Telecom & Wireless

Why Is Apple's Stock Down? Android Gains On iPhone

Apple Inc’s (NASDAQ: AAPL) stock is down from its 52-week high of $279 to $256. One of the most significant reasons that although the iPhone, especially the latest version, is selling remarkably well its popularity may not be sustainable.

Those rapid sales could be undercut, and may be in the process of being eroded already, by the popularity of Google Inc. (NASDAQ: GOOG) Android-powered phones. The Android operating system is the software foundation of the most successful smartphones from Motorola Inc (NYSE: MOT) and huge Chinese handset company HTC.  Thanks to the Motorola Droid, which uses the OS,  Motorola avoided  smartphone oblivion. Android is free for the phone companies, and open sourced so they can make modifications.The latest comScore figures on smartphone platforms in the US shows Android moving from 9% market share in May to 13% in June. Apple’s share was down from 25.5% to 24.5%. Research In Motion (NASDAQ: RIMM) fell from 42.1% to 41.7%. Many analysts argue that RIM and its BlackBerry are the largest losers due to the ascent of Android because the company owned the high-end of the handset business for so long.

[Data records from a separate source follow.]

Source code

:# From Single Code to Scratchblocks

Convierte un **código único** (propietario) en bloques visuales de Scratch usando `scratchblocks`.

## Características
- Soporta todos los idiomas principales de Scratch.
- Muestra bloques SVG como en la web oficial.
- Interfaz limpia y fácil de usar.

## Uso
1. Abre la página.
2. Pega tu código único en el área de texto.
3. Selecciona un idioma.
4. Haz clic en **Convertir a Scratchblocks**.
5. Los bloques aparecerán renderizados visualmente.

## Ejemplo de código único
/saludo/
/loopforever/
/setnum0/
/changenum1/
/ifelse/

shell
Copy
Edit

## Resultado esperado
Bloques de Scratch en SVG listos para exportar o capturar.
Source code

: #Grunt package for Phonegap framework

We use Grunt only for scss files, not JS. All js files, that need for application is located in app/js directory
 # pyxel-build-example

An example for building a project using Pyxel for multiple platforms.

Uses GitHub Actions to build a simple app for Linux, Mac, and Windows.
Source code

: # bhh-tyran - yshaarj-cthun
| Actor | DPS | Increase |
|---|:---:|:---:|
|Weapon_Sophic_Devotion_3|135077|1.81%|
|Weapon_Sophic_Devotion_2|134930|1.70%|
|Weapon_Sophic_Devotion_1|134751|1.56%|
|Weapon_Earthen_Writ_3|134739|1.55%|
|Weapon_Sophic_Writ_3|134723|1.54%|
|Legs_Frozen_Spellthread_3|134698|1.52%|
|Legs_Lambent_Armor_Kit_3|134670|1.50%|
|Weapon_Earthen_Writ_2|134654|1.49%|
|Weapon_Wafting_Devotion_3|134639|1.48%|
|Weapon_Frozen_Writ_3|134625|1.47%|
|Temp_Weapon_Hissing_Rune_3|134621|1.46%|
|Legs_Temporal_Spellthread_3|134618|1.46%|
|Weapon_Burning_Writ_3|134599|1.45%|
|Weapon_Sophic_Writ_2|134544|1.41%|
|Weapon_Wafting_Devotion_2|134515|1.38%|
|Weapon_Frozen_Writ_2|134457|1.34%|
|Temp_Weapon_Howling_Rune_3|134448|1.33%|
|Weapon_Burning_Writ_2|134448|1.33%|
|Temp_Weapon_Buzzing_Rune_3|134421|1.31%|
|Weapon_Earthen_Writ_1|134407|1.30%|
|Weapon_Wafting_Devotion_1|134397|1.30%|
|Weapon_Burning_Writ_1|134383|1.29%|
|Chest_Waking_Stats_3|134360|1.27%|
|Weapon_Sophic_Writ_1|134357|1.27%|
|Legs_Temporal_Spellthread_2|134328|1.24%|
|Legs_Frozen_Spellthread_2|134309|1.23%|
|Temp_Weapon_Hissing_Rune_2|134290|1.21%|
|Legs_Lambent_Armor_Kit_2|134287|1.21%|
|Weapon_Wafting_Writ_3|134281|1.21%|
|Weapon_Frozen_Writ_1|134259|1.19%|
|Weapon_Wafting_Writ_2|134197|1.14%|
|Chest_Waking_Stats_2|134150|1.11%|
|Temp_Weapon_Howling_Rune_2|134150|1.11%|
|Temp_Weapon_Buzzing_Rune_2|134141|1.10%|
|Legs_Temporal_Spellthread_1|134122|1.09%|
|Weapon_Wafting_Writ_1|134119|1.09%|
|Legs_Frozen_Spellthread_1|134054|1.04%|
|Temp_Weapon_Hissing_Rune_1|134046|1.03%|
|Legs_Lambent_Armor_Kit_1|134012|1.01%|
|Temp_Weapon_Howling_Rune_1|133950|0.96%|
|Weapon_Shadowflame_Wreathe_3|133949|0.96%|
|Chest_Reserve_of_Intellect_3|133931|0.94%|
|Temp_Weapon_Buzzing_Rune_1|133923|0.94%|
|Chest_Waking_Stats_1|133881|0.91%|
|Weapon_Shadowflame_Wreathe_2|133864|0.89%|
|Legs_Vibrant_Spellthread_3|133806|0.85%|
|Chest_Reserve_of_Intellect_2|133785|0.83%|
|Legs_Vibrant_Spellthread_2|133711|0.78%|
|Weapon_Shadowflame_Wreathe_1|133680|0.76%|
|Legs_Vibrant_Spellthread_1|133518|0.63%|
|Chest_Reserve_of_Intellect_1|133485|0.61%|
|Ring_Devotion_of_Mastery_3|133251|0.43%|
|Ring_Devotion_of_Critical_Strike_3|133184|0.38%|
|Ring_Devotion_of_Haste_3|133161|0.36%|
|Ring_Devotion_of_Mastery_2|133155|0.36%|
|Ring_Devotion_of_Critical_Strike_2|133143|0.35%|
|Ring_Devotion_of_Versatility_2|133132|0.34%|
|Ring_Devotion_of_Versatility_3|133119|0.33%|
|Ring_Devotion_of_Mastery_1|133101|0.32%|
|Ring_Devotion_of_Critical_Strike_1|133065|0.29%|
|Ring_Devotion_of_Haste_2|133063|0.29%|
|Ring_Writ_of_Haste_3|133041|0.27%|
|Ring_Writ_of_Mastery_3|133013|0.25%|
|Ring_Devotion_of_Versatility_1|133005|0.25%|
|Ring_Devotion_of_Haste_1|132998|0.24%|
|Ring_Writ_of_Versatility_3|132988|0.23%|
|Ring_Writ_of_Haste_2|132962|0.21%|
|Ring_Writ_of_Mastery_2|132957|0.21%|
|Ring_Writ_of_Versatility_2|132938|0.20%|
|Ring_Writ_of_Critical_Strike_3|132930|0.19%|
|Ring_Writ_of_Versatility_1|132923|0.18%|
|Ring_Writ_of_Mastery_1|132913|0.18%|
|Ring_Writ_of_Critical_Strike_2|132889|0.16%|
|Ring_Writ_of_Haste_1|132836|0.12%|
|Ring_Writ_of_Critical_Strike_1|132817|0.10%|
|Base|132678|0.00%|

Apple’s success still relies on the Mac and the iPod. The iPad tablet is too new to the market for analysts to be able to opine with any assurance about the device’s contribution. What is certain is that the iPhone is the cornerstone of Apple’s current business. And, there is some danger that its exceptional popularity may falter.

Top Smartphone Platforms
3 Month Avg. Ending May 2010 vs. 3 Month Avg. Ending Feb. 2010
Total U.S. Age 13+
Source: comScore MobiLens
Share (%) of Smartphone Subscribers
Feb-10 May-10 Point Change
Total Smartphone Subscribers 100.0% 100.0% N/A
RIM 42.1% 41.7% -0.4
Apple* 25.4% 24.4% -1.0
Microsoft 15.1% 13.2% -1.9
Google 9.0% 13.0% 4.0
Palm 5.4% 4.8% -0.6

*May data does not include the impact of Apple’s launch of iPhone 4, which
became available in June.

Handset sales favored Samsung over the same period. It had 22.4% of the market in May. LG had 21.5%. The South Koreans have the US market by its neck. Nokia (NYSE: NOK), the world’s largest handset company, with 39% of global share, only has and 8.1% share in the US. No wonder most analysts believe that its mammoth business is in such distress. Its stock has fallen from a 52-week high of $16 to $8.50.